**Your instructions**:
Please copy each line below that contains the word "استان".

Data extracted from a collection
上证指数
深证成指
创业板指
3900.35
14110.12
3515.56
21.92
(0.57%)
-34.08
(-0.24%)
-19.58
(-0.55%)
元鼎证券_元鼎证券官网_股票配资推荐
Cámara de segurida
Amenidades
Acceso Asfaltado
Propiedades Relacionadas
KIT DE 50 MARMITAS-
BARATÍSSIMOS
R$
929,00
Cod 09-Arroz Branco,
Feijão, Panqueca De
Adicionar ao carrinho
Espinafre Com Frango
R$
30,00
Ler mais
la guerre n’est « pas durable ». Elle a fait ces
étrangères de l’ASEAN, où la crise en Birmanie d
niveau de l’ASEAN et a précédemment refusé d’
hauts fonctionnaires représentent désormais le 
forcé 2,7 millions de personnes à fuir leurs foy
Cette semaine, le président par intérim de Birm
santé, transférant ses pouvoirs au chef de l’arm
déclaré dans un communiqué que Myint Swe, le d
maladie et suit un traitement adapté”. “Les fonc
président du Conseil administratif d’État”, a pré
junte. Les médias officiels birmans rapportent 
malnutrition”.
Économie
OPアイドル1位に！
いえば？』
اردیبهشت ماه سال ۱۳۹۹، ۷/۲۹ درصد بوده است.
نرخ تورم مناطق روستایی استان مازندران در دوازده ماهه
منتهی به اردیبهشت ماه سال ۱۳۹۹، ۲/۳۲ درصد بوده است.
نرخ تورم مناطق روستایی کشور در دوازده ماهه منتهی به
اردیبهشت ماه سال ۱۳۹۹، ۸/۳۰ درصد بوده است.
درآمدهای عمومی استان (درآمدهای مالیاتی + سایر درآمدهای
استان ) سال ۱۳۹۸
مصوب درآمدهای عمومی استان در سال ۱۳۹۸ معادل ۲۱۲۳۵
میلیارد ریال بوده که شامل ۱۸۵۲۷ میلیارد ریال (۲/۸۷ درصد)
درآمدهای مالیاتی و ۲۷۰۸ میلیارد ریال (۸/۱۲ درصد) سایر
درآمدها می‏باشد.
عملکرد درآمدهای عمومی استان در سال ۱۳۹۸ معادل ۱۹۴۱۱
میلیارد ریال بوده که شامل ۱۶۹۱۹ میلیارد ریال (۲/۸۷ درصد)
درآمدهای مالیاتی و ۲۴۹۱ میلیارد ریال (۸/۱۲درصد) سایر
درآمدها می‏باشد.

**Exercise solution**:
نرخ تورم مناطق روستایی استان مازندران در دوازده ماهه
درآمدهای عمومی استان (درآمدهای مالیاتی + سایر درآمدهای
استان ) سال ۱۳۹۸
مصوب درآمدهای عمومی استان در سال ۱۳۹۸ معادل ۲۱۲۳۵
عملکرد درآمدهای عمومی استان در سال ۱۳۹۸ معادل ۱۹۴۱۱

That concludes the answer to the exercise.